The human papillomavirus is a sexually transmitted disease (STD) that ranges from transient and asymptomatic to more severe, causing several kinds of cancers and genital warts. It is the most common STD: almost 80% of individuals will contract it at some point in their lives, the most prevalent being women aged 18 to 25 years.
Two vaccines that protect against HPV, Guardasil and Cervarix, are available today. Despite the fact that it is recommended for adolescent girls and boys aged 11 to 12 years in a 3-dose series over 6 months with a catch-up vaccination for girls and boys through ages 26 and 21, respectively, the vaccine has a suboptimal uptake in this patient population.
According to a review in theJournal of the American Medical Association: Pediatrics,certain approaches to education on the importance of the vaccine can increase its initiation in this targeted group of patients. The most popular approach is the reminder-and-recall system, which involves reaching out to parents via text message, phone call, e-mail, and letters to remind them to get their child vaccinated.

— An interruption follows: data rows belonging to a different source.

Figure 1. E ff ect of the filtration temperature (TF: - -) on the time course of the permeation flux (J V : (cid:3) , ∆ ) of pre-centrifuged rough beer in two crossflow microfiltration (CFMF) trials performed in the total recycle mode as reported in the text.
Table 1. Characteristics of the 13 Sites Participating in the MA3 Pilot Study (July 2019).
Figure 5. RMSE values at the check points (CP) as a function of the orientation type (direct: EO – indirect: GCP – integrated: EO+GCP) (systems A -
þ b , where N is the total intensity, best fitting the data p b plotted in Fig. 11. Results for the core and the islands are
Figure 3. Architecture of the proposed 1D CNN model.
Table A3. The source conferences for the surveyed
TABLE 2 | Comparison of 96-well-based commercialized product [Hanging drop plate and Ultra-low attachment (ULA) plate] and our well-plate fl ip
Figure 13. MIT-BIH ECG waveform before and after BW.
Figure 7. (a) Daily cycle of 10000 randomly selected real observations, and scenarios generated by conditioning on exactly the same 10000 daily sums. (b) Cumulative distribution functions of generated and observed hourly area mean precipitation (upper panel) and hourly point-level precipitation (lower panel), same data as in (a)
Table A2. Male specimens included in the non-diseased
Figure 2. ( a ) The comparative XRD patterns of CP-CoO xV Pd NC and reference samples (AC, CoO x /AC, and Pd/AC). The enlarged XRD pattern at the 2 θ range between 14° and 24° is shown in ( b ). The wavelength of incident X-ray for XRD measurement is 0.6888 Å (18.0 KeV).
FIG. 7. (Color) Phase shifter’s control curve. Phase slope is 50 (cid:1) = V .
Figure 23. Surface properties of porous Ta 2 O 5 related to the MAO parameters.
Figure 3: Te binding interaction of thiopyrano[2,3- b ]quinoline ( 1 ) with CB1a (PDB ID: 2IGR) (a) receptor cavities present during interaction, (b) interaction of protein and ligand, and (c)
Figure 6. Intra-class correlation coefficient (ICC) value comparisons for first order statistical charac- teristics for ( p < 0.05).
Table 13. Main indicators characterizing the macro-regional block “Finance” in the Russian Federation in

The results of 1 study showed that the use of a tiered system that provided telephone, mail, and outreach with home visits led to an increase of initiation compared with usual care (59% and 43%, respectively). The results of an additional study that utilized mail and telephone reminders also showed an increased initiation of the vaccine compared with usual care (27% and 21%, respectively).
Two other successful approaches included physician-focused interventions and school-based education. The physician-focused intervention involved education, audit, and feedback, as well as electronic decision support or alerts. The school-based programs focused on education within the schools, where one in particular was conducted in partnership with local health departments. According to the study, all interventions showed a successful increase in vaccination outcomes when compared with normal care.